While his father Mario Cuomo’s 1984 address at the Democratic National Convention served as a liberal rallying cry, Andrew Cuomo has repeatedly found himself starkly at odds with the liberal wing of the party. Although the governor signed marriage equality and gun safety legislation into law and has staked out a robustly pro-choice position, he has also slashed corporate taxes, capped property taxes, maneuvered to keep his own party from controlling the New York State Senate, lent conditional support to fracking, and earned plaudits from the right-wing National Review for his conservative economic agenda. There’s also the federal probe into Cuomo’s disbanding of his much-heralded anti-corruption commission, which Cuomo had touted as evidence of his commitment to good government.
Capitalizing on progressive discontent with Cuomo’s policies and his sudden dissolution of the Moreland anti-corruption commission, challenger Zephyr Teachout managed to secure 34 percent of the vote against Cuomo in New York’s Democratic primary last month.

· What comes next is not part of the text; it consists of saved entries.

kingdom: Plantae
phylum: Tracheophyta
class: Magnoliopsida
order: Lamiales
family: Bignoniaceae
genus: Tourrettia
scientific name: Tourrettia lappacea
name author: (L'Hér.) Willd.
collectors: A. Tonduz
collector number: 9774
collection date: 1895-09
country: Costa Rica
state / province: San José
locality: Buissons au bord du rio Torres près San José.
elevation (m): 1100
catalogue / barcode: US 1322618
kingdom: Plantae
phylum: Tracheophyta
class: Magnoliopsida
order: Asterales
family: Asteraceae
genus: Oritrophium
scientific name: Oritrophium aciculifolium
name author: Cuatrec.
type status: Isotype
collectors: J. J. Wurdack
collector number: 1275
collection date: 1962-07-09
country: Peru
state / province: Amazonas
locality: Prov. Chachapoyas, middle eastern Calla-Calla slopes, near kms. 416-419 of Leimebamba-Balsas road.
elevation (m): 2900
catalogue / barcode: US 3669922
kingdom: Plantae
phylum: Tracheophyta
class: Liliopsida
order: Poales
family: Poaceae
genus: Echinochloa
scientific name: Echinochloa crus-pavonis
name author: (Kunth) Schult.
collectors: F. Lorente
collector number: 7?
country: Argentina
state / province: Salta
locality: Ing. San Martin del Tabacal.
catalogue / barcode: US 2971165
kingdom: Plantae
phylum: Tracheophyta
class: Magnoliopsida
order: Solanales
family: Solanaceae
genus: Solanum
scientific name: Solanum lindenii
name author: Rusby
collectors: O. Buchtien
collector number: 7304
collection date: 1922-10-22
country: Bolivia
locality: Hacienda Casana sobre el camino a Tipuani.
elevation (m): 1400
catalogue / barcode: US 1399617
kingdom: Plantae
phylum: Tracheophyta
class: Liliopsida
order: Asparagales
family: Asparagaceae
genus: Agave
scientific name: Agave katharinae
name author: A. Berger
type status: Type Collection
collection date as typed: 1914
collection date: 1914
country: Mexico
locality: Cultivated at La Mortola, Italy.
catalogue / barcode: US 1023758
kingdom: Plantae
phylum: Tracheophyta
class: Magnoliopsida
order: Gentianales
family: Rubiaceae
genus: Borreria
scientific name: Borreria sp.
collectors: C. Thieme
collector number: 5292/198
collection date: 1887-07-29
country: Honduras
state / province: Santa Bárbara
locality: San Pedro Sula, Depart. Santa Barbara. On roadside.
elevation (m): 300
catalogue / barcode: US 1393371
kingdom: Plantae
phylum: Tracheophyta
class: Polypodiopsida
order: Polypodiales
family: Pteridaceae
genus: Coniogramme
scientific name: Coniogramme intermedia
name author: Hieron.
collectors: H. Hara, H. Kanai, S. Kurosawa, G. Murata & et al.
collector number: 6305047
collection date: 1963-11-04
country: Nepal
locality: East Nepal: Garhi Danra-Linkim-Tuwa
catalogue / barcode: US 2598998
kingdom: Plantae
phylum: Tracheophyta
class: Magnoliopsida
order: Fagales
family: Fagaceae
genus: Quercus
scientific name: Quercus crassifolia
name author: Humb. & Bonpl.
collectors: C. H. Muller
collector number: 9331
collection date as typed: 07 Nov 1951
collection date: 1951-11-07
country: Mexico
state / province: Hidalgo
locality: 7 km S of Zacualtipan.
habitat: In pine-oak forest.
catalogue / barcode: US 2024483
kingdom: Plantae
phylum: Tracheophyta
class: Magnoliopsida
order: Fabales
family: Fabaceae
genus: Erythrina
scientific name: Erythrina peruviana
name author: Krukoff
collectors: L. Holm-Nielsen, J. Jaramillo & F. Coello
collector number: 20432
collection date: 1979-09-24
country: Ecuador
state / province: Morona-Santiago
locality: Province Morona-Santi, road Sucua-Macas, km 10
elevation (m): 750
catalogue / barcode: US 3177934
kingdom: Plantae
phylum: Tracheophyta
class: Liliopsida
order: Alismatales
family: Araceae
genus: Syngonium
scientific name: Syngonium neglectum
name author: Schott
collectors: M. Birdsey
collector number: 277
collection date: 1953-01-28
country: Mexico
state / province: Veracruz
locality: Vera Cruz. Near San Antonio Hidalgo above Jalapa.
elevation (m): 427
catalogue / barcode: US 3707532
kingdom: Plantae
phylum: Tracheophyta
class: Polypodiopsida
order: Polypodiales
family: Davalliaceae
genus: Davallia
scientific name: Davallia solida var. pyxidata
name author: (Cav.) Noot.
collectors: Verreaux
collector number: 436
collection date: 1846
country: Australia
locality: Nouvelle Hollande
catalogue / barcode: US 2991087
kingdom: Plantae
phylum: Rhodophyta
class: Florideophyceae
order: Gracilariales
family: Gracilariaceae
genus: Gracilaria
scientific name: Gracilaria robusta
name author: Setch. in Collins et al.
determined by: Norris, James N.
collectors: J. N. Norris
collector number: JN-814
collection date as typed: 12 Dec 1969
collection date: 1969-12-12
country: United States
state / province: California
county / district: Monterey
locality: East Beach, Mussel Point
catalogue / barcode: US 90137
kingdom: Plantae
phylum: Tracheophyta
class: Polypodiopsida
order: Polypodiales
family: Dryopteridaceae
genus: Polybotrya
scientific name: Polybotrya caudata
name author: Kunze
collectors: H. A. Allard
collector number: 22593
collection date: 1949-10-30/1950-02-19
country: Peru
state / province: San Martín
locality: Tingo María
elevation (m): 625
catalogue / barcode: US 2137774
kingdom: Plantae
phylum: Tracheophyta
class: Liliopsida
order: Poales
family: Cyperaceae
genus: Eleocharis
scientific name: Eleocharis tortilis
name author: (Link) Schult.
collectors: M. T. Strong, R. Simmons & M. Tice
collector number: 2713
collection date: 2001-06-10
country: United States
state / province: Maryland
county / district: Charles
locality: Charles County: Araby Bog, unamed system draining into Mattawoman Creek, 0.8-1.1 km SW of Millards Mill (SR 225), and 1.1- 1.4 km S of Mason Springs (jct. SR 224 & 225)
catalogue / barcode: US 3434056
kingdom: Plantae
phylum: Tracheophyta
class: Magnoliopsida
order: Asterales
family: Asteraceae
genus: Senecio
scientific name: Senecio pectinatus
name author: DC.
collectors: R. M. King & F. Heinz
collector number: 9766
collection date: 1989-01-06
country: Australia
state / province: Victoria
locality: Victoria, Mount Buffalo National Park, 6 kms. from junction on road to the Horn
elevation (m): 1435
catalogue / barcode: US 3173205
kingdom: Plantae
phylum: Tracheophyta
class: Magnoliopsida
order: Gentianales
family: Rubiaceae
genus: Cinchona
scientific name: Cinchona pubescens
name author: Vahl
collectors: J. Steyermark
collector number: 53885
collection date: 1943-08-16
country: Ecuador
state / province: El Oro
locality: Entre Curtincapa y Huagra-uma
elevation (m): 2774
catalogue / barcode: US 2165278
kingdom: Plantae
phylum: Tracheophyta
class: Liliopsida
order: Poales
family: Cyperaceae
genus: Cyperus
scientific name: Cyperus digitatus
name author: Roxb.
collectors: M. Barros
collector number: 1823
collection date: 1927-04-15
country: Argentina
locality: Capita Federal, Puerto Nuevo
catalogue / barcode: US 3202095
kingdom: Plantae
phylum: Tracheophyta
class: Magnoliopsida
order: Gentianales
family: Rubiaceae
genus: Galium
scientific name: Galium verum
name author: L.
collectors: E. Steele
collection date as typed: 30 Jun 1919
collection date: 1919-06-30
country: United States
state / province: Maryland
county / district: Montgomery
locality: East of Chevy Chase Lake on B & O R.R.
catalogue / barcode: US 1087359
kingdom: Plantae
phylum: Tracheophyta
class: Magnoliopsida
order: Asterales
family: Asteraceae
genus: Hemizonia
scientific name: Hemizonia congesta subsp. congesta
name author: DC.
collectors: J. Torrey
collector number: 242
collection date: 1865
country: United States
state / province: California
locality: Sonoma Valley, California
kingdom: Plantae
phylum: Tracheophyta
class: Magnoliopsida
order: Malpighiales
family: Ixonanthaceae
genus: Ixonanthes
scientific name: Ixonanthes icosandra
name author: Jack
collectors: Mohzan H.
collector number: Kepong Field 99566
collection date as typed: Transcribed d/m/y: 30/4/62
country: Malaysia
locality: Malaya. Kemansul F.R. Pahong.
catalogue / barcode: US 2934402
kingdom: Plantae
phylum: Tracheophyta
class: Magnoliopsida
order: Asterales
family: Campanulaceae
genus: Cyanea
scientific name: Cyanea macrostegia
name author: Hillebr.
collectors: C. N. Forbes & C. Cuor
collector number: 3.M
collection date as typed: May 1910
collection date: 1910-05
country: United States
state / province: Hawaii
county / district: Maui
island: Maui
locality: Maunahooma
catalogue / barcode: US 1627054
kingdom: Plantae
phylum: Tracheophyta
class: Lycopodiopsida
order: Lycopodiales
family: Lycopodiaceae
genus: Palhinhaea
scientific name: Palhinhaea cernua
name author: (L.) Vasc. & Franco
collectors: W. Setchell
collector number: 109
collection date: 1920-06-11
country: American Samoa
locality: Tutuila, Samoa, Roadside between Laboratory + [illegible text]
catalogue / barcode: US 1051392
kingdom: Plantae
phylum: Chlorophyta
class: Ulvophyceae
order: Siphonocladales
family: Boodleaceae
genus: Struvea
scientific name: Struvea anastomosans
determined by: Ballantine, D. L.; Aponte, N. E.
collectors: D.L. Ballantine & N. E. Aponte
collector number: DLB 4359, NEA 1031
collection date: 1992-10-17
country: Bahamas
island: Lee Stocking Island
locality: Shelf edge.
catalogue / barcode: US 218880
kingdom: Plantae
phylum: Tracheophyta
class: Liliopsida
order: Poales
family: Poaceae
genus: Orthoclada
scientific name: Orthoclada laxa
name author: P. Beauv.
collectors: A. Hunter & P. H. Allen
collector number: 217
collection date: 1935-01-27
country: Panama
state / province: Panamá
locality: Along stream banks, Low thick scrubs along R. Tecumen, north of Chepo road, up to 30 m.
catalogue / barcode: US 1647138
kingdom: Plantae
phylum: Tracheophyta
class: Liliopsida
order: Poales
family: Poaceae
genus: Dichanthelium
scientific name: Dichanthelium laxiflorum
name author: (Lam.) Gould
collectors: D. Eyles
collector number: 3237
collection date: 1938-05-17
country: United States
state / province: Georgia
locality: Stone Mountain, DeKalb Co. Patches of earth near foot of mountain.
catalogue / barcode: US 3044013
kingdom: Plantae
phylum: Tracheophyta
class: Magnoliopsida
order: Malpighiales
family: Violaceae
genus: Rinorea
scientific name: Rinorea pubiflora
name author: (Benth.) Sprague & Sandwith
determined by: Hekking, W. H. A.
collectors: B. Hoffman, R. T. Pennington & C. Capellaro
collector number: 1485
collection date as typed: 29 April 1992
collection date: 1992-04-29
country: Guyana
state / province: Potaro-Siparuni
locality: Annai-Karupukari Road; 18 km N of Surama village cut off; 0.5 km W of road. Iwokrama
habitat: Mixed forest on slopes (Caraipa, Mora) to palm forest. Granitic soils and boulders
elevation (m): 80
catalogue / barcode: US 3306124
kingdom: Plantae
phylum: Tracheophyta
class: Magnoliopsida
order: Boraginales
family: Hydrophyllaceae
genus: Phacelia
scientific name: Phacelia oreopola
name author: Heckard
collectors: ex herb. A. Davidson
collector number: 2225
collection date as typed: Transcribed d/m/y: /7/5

Given his center-right track record, it’s hardly unsurprising that Cuomo is no fonder of the left than the left is of him. According to the Times – which got its hands on a copy of his new memoir, All Things Possible: Setbacks and Success in Politics and Life – Cuomo rips the “extreme left” in the book, particularly for what he depicts as its hostility to the rich. Leftists, Cuomo writes, “speak of punitively raising taxes on the rich and transferring the money to the poor” and seek to “demonize those who are very wealthy.”
The Wall Street Journal, which also obtained a copy of the memoir, notes that the Cuomo simultaneously attempts to burnish his liberal credentials, citing his work on health care, student loans, and gun safety. Many analysts view the book as a prelude to a future bid for national office, but few think that he'd enter the 2016 presidential race if former Secretary of State Hillary Rodham Clinton opts to run.
The Journal observed that Cuomo’s memoir did not discuss his disbanding of his anti-corruption commission or the federal probe surrounding it.